_Brief:_ One figure is wanted here: how many lines in the entries hold the word "http".

=== Section Start ===

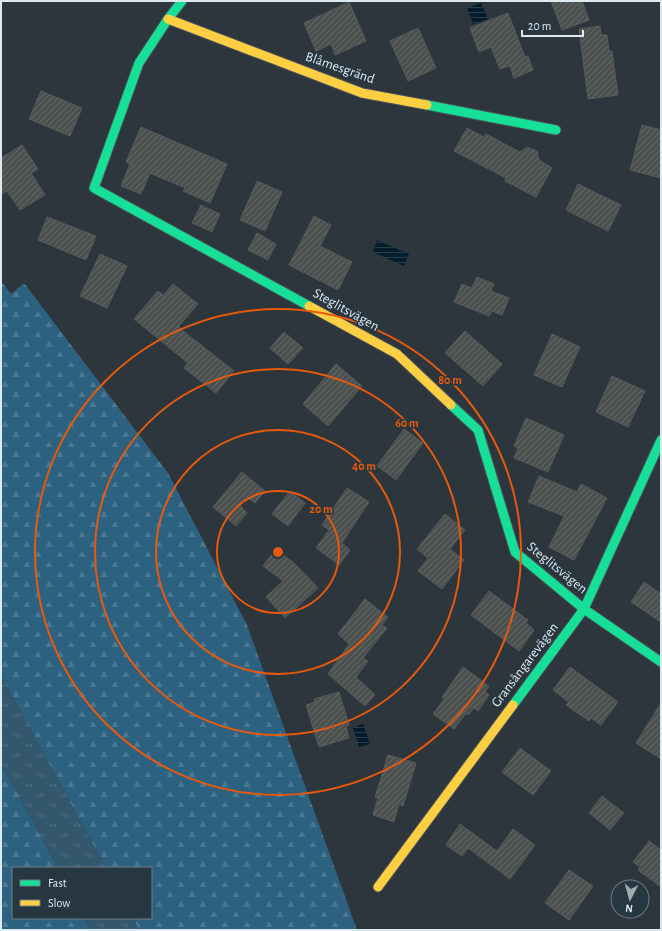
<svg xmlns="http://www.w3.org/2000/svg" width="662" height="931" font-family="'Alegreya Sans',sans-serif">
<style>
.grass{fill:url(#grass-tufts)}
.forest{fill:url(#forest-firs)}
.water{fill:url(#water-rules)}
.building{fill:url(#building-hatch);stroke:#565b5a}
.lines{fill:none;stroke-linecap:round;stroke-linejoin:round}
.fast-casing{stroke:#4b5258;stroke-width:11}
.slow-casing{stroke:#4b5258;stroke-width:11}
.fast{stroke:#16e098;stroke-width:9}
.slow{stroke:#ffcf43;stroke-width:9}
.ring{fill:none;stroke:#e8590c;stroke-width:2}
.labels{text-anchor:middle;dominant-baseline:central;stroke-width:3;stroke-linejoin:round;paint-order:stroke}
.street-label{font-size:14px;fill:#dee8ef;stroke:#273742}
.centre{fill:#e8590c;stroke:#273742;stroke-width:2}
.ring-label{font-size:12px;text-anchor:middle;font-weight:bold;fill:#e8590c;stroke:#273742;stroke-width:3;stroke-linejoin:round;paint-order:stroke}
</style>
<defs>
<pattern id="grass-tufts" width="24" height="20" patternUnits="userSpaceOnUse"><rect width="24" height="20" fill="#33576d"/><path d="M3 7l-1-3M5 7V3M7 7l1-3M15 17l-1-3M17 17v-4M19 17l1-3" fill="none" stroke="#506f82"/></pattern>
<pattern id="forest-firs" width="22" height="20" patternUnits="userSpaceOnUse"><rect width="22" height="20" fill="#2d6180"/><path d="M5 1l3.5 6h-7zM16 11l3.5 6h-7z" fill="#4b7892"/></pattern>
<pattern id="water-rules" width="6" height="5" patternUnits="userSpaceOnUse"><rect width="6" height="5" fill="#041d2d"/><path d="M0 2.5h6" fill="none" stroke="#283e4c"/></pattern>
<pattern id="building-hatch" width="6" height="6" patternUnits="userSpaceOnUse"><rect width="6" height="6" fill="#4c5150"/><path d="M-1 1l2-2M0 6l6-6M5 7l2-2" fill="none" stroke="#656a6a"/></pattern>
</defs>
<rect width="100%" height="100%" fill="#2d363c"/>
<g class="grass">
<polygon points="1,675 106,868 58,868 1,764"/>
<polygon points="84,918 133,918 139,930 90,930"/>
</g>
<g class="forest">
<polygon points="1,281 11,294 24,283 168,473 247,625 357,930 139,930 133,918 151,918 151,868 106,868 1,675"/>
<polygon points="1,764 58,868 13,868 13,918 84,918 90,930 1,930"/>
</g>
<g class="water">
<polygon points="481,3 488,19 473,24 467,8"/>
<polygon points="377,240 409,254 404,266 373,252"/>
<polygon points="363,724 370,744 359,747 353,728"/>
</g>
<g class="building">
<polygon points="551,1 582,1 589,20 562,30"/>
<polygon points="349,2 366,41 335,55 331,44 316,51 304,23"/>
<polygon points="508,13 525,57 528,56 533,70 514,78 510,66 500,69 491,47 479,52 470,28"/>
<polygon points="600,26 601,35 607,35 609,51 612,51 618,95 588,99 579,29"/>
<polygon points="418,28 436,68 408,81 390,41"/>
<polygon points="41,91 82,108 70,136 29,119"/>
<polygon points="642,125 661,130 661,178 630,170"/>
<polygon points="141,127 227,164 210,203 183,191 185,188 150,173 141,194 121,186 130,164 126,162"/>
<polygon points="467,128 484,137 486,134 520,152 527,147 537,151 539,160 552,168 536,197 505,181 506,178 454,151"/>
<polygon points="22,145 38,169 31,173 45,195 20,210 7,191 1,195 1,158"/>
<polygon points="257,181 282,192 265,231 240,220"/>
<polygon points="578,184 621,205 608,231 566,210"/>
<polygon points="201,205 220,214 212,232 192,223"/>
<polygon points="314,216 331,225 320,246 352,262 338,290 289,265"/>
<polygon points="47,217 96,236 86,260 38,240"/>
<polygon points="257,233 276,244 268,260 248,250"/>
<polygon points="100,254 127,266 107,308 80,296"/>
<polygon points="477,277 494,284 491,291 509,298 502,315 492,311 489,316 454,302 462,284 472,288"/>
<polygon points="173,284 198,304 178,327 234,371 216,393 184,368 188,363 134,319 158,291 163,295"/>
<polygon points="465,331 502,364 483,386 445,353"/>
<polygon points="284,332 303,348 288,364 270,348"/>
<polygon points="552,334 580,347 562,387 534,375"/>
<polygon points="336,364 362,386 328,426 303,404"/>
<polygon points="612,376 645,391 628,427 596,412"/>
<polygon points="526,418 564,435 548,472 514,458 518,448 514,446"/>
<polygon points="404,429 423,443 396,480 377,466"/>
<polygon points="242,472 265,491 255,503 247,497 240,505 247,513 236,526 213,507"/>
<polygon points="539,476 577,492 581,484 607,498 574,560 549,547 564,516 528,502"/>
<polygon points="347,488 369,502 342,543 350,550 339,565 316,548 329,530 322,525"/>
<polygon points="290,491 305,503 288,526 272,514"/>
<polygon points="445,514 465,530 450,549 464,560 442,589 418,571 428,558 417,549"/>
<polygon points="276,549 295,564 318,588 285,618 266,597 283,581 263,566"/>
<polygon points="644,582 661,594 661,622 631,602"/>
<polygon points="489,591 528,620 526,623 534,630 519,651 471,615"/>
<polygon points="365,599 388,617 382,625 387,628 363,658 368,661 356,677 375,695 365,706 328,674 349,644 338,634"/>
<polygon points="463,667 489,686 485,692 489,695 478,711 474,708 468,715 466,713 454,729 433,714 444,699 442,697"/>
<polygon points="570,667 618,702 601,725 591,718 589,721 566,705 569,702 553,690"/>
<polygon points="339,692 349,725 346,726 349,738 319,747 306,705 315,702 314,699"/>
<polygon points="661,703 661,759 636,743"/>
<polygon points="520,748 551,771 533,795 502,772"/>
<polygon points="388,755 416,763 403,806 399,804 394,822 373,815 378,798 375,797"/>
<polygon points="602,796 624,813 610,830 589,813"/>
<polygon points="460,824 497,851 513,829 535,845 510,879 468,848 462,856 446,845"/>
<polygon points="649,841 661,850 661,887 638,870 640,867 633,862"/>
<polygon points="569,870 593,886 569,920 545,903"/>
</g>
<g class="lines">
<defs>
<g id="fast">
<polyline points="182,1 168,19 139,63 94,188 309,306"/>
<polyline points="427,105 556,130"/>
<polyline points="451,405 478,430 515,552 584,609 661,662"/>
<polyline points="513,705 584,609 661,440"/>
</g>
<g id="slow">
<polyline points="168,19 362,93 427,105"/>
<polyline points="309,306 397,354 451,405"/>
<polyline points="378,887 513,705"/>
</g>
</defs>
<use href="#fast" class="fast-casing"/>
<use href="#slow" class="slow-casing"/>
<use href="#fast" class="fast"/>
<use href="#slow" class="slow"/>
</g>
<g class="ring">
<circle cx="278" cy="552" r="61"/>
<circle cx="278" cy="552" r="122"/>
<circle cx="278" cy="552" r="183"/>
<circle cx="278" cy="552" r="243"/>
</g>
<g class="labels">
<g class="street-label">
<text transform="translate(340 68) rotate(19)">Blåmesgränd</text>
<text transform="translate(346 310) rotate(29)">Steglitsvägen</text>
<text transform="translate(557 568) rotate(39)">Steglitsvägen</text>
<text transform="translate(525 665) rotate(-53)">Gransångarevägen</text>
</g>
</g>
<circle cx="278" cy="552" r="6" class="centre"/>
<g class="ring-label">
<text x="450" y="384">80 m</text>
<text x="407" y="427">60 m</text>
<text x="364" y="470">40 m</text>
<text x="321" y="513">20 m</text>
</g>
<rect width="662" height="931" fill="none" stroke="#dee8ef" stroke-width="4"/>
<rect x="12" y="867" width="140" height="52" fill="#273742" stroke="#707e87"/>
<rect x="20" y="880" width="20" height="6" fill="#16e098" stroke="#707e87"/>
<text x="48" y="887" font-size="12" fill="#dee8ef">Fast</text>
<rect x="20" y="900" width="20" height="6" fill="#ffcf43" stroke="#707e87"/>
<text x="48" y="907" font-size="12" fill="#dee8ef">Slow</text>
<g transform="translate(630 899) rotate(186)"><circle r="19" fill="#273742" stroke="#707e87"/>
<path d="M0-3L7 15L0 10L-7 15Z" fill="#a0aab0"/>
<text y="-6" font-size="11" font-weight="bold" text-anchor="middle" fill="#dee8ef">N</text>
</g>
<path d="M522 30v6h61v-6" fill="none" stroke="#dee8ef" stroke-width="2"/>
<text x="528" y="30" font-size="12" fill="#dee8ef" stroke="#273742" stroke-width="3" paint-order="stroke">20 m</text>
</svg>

=== Section End ===
=== Section Start ===

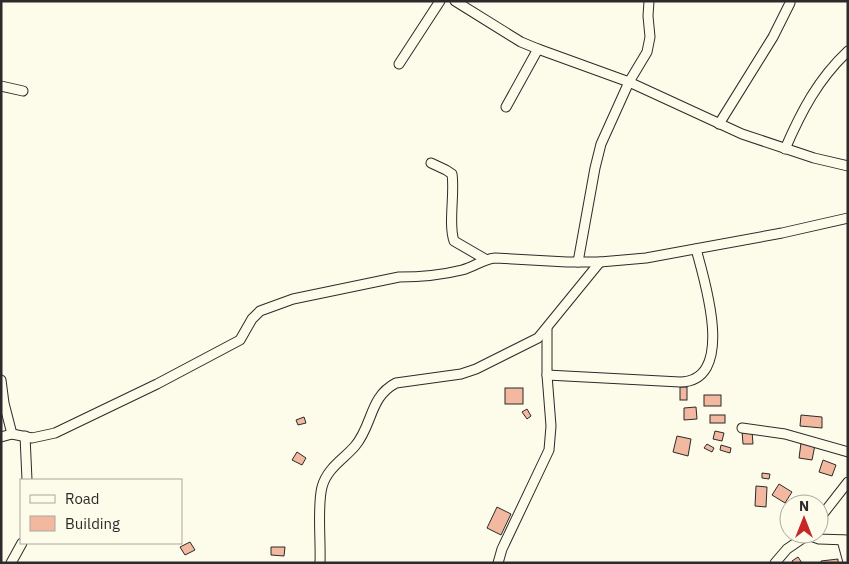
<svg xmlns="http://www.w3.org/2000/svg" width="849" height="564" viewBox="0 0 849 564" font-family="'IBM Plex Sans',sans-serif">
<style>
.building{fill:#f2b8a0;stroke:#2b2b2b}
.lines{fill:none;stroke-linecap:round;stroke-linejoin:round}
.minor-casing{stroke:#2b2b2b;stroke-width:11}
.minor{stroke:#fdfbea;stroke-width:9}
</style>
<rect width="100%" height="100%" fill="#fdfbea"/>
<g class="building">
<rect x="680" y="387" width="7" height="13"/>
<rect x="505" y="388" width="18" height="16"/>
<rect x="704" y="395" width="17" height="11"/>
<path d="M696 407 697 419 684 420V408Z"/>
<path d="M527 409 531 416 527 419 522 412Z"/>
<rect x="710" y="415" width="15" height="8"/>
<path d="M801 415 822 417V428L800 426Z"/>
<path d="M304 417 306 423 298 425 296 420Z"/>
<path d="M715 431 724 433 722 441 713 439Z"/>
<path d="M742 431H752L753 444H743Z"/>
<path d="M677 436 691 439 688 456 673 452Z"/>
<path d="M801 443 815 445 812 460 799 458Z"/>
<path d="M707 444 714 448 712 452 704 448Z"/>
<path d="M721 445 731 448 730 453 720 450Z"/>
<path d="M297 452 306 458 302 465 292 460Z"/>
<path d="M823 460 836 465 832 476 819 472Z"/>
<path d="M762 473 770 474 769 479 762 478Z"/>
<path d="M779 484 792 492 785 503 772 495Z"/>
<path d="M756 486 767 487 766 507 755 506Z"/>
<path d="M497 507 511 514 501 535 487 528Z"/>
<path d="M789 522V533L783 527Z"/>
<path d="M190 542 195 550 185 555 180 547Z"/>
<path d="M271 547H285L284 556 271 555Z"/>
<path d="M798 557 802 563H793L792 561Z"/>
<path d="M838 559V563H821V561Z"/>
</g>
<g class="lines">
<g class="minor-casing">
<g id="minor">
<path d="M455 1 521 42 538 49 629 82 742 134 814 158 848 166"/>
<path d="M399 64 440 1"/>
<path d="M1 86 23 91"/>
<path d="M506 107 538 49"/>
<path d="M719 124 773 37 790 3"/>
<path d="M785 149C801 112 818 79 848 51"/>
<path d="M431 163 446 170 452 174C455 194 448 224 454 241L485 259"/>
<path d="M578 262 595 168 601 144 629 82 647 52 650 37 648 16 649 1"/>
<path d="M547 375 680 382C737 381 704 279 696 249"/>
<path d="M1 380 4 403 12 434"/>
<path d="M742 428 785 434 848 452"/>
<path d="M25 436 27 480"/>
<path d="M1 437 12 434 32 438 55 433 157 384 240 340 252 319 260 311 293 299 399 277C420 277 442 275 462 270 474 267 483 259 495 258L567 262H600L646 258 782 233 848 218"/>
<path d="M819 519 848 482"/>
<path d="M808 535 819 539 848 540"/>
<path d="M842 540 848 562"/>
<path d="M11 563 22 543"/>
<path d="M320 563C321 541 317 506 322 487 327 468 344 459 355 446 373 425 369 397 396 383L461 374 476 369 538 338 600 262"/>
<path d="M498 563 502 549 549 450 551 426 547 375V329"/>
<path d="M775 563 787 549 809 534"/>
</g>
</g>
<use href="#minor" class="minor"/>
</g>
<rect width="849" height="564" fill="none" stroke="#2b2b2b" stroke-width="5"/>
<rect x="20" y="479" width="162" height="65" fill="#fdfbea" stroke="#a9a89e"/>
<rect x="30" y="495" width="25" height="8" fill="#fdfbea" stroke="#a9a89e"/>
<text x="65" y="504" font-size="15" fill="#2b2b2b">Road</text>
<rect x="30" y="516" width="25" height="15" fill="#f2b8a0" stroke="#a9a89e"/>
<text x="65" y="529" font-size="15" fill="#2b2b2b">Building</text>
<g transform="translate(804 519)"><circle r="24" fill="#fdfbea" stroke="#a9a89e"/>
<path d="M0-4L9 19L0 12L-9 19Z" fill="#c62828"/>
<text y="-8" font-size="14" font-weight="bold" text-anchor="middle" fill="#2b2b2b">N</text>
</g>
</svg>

=== Section End ===

_Output:_ 2